● What you are asked to do
How many lines below hold the string "Figure"? Report that number alone.

● Information supplied
==============================
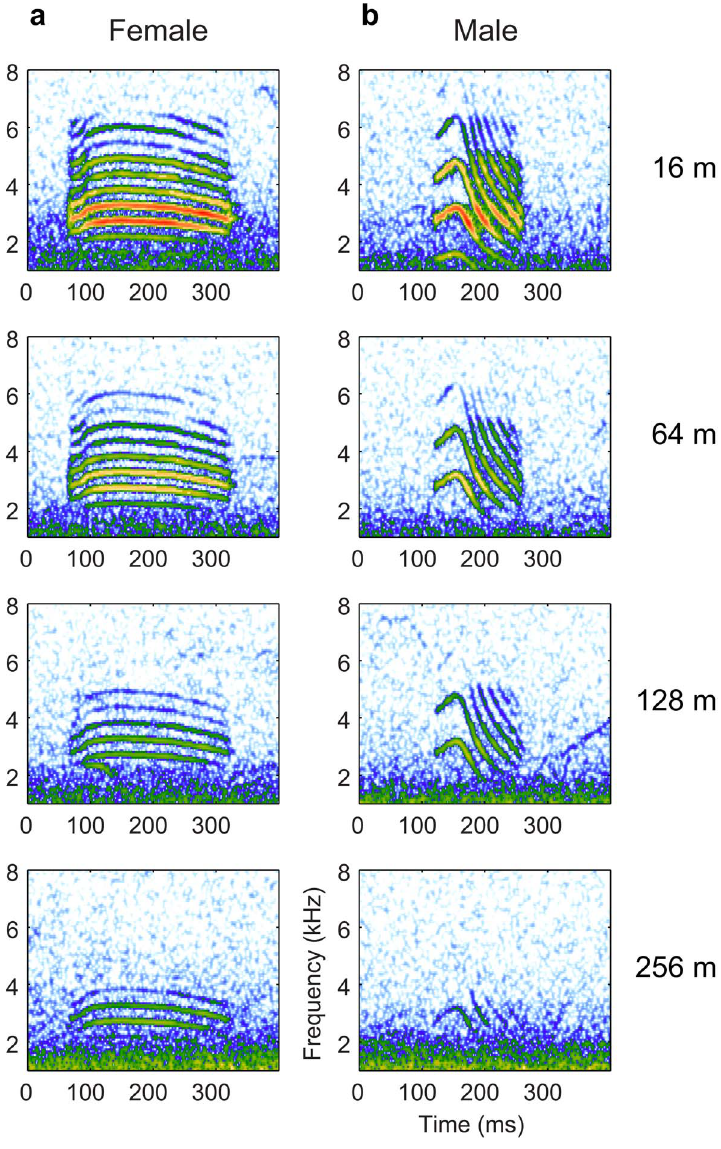
Figure 3. Spectrograms of the same female (a) and male (b) distance call recorded at various distances. All signals were high-pass filtered over 500 Hz, and the same color scale was applied to all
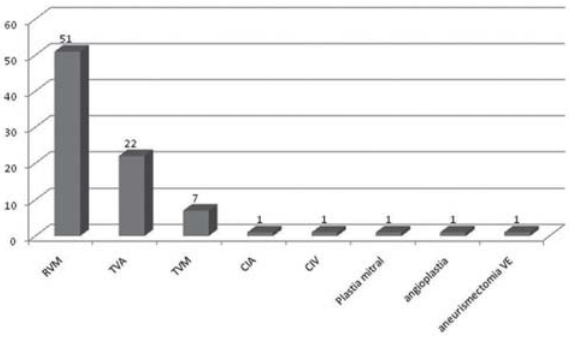
Fig. 1 - Tipo de cirurgia cardíaca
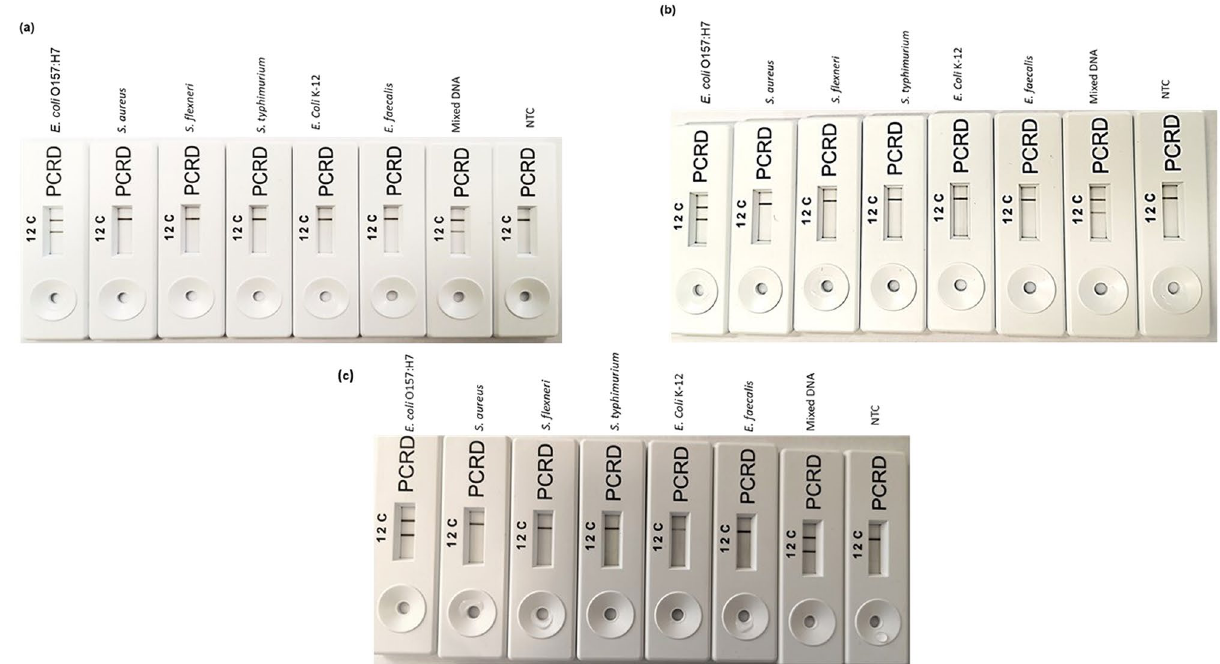
Figure 2. Validation of RPA-LFA for specificity. ( a ) Using the rfbE F1/R1 primer set ( b ) Using the fliC F2/R2 primer set, and, ( c ) Using the stx1 F2/R2 primer set. From left to right: Escherichia coli O157:H7, Staphylococcus aureus , Shigella flexneri , Salmonella thyphimurium , E. coli K-12, Enterococcus faecalis , mixed bacterial DNA, non-template control (NTC).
==============================
● The answer
2